One non liberal African American commentator on one of today's political talk shows tried to make the point that if you grow up in an inner city urban environmanent, that being followed, and your response to being followed, will be different than if you grow up in nice white suburb. But he was alsomost arguing for different treatment of African American males which is a slippery slope.

11   marcus   2013 Jul 21, 3:11am  

Blurtman says

But he also should have discussed the disproportionate crime statistics of African American males. And that is why his speech was a bit incomplete, and perhaps a bit disingenuous.

Yes because if the chance that random selected a white teen is a criminal and currently engaged in criminal behavior is 1 in 32,000, where as the chance that a randomly selected black teenager is a criminal that is currently involved in criminal behavior is 1 in 18000, then that somehow totally justifies stalking and ultimately killing random black teenagers.

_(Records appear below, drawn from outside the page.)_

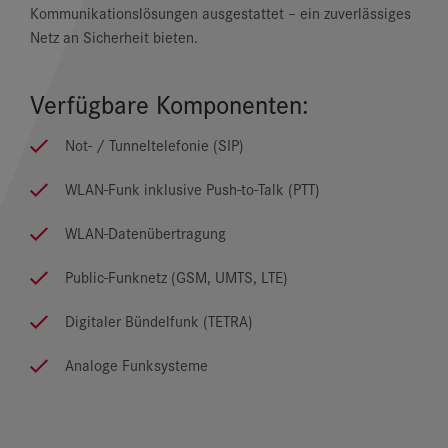
Kommunikationslösungen ausgestattet – ein zuverlässiges
Netz an Sicherheit bieten.
Verfügbare Komponenten:
Not- / Tunneltelefonie (SIP)
WLAN-Funk inklusive Push-to-Talk (PTT)
WLAN-Datenübertragung
Public-Funknetz (GSM, UMTS, LTE)
Digitaler Bündelfunk (TETRA)
Analoge Funksysteme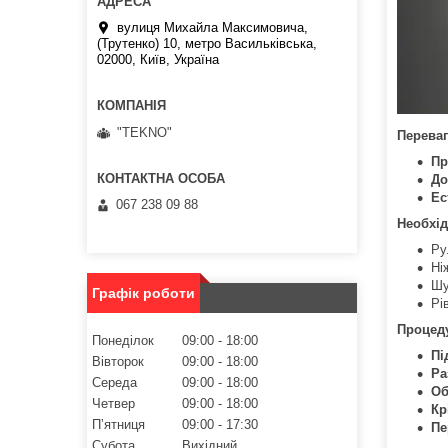
вулиця Михайла Максимовича,
(Трутенко) 10, метро Васильківська,
02000, Київ, Україна
"TEKNO"
Переваг
Пр
До
Ес
067 238 09 88
Необхід
Ру
Ні
Шу
Графік роботи
Рі
Процед
Понеділок
09:00
18:00
Пі
Вівторок
09:00
18:00
Ра
Середа
09:00
18:00
Об
Четвер
09:00
18:00
Кр
Пʼятниця
09:00
17:30
Пе
Субота
Вихідний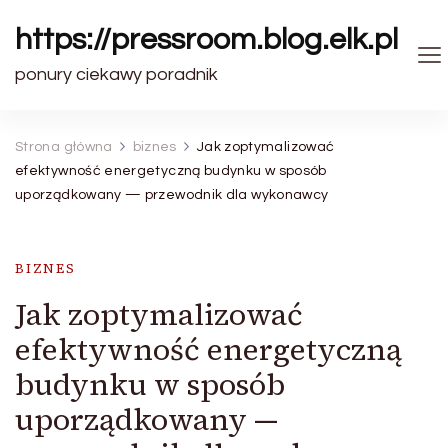
https://pressroom.blog.elk.pl
ponury ciekawy poradnik
Strona główna
biznes
Jak zoptymalizować
efektywność energetyczną budynku w sposób
uporządkowany — przewodnik dla wykonawcy
BIZNES
Jak zoptymalizować
efektywność energetyczną
budynku w sposób
uporządkowany —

By the way those numbers are made up, but for anyone with common sense and number sense, obviously the chance that a random black teen is not only a criminal, but also currently involved in a criminal activity is much smaller than 1 in 18000.

12   Blurtman   2013 Jul 21, 3:24am  

Actually, a read of the transcripts indicates that the president did acknowldege, subtly, and perhaps in an off hand way, the disproportionate crime statistics of African American males.

"Now, this isn’t to say that the African-American community is naive about the fact that African-American young men are disproportionately involved in the criminal justice system, that they are disproportionately both victims and perpetrators of violence. It’s not to make excuses for that fact, although black folks do interpret the reasons for that in a historical context."